Great results come from hard work in the form of consistent and repeatable workouts, days, weeks, months, and years. Just stay healthy, keep working hard, and have fun![/quote]
What the poster above me said in the above quote.
There is no magic formula to success or even getting those next 15seconds. If you're running 15:13 on a cross course that is predominantly grass/dirt, then I would say effort wise you're already under 15:00. I've found that grass/dirt (flat, not too wet) runs about 3-4sec slower a mile than on a flat road course or track. Most modern track materials, when compressed, actually aid in the spring off of your foot strike. Grass and dirt, not so much. So if that was a cross time I'd say keep doing what you're doing, mixing it up from time to time for variety (keep the body from plateauing). If you take that to a track you're probably close already.
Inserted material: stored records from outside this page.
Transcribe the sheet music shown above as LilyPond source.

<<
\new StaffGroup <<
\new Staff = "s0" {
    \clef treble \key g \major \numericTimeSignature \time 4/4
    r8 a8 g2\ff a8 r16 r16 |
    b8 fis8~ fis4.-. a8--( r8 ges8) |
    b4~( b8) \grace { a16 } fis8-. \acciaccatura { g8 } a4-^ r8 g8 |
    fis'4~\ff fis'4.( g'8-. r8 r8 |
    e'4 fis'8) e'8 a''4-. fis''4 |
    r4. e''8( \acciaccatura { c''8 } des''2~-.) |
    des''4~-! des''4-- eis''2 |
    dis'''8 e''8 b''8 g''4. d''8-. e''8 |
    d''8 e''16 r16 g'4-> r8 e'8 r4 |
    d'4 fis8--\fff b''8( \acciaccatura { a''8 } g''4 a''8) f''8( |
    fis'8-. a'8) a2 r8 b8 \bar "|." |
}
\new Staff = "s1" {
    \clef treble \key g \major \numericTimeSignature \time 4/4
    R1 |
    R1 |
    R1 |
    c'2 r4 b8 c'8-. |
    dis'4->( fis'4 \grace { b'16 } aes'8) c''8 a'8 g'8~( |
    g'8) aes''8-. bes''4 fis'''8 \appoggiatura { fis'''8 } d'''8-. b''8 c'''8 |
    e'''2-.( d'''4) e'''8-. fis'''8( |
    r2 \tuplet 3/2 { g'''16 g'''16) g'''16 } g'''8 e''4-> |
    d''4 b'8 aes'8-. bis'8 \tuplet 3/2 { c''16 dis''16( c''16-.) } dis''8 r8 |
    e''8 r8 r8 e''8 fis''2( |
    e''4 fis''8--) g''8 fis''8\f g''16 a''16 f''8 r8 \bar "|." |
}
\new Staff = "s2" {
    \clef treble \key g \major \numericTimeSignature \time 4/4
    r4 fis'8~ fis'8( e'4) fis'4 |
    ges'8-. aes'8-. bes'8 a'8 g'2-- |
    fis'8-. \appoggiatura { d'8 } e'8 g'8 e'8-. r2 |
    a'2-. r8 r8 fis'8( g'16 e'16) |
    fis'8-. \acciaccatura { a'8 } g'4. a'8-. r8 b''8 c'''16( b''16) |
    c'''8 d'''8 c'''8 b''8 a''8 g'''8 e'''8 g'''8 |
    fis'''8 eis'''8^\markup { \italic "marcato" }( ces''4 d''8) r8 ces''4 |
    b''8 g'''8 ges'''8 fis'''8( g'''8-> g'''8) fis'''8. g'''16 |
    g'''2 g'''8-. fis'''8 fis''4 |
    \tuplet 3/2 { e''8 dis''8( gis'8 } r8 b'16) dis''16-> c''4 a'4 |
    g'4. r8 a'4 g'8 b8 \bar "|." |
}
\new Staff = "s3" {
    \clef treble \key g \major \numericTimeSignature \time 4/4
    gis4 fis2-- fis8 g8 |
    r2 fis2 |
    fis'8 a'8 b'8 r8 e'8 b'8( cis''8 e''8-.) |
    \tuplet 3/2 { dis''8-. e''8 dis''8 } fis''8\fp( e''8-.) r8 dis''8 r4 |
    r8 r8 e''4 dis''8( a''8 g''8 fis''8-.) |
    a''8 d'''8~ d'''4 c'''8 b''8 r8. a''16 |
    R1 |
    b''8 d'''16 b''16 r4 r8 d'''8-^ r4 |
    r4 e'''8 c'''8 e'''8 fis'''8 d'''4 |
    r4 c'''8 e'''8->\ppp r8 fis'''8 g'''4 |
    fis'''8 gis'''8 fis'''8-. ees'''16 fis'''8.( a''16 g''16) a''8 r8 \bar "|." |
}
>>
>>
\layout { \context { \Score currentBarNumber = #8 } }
One thing I will add, as you are high school age, and high school athletes are notorious for neglecting this: I think you may be overlooking that it isn't hard workouts, tempos, intervals, weights, xtraining, etc. and how fast or much of them you do. It's not even so much more miles. It's HOW YOU'RE RECOVERING FROM WHAT YOU'RE DOING THAT MATTERS. What are you doing in the hour following a hard workout? What about the day after? It's in recovery that the body makes it's gains. I do agree with some posters here already that you should keep the recoveries in your VO2/anaerobic sessions to a minimum. That simulates the fact there isn't recovery in a race and stimulates your body to adapt to that better than running super fast intervals and taking long rests between them. At least it's worked well for the athletes I've helped over the years.